Объявил он солдатам и офицерам — всему, то есть, войску — что молодцы они и орлы, что вот едва ли не полмира с ним отмахали, за что им и благодарность, и почет. Но поскольку катятся они от дома все дальше и дальше, решил Александр почту их подсобрать да с нарочным в родную Грецию и отправить. Потому что когда еще возможность такая представится. Так что, сказал, отпишите уж родным, что и как. Марка, дескать, не требуется — почта-то полевая.

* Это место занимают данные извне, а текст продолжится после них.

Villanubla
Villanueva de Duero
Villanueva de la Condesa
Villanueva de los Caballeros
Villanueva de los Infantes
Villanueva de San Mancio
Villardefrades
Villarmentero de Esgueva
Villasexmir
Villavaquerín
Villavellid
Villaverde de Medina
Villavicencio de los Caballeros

Ну и кинулось войско, засело за письма. Всяк о своем написал — главное, что жив еще и здоров, но и, понятно, о тяготах воинской службы. Каковые письма ни в какую такую Грецию не поехали, а были доставлены в шатер царский, где Александр с ними внимательнейшим образом знакомиться стал, параллельно список — в несколько сот имен — наиболее недовольных составляя. Что потом с недовольными этими учинили? Вы это что, серьезно, что ли? Да казнили, и все — ясное же дело.
А Сашок — среди прочих приоритетов — навечно золотыми буквами вписал свое имя в историю, как человек, цензуру изобретший и с успехом внедривший.
Причем не следует думать, что герой наш хотя бы по части всяких там половых излишеств так уж крепко прочим более поздним венценосцам, особливо римского разлива, уступал. По-моему, так даже какую-то он им планку в этом смысле на века выставил, не случайно же и Калигула в такой вот восторженной зависти на предмет Македонца находился. И наложницы у Сашули водились, и девочками, а равно и мальчиками не пренебрегал. И по части более серьезной «голубизны» отметился, имея при себе постоянного любовника — на генеральской, кстати, должности — Гефестиона, к которому самые страстные чувства питал и которому после его смерти поставил невиданных размеров памятник, потратив десять тысяч талантов на такое дело (это что-то около двухсот миллионов нынешними зелеными получается — а кто не верит, милости прошу справиться опять-таки в первоисточниках). Да еще и повелел как богу этому своему возлюбленному поклоняться. Ну, последнее, впрочем, для египтян опять-таки. А в одной из ближайших военных кампаний так целое племя, по дороге попавшееся — с детьми, стариками и женщинами — под меч пустил, как поминальную жертву по товарищу любовных игр.
И ведь говорил же я: лучше не скрести.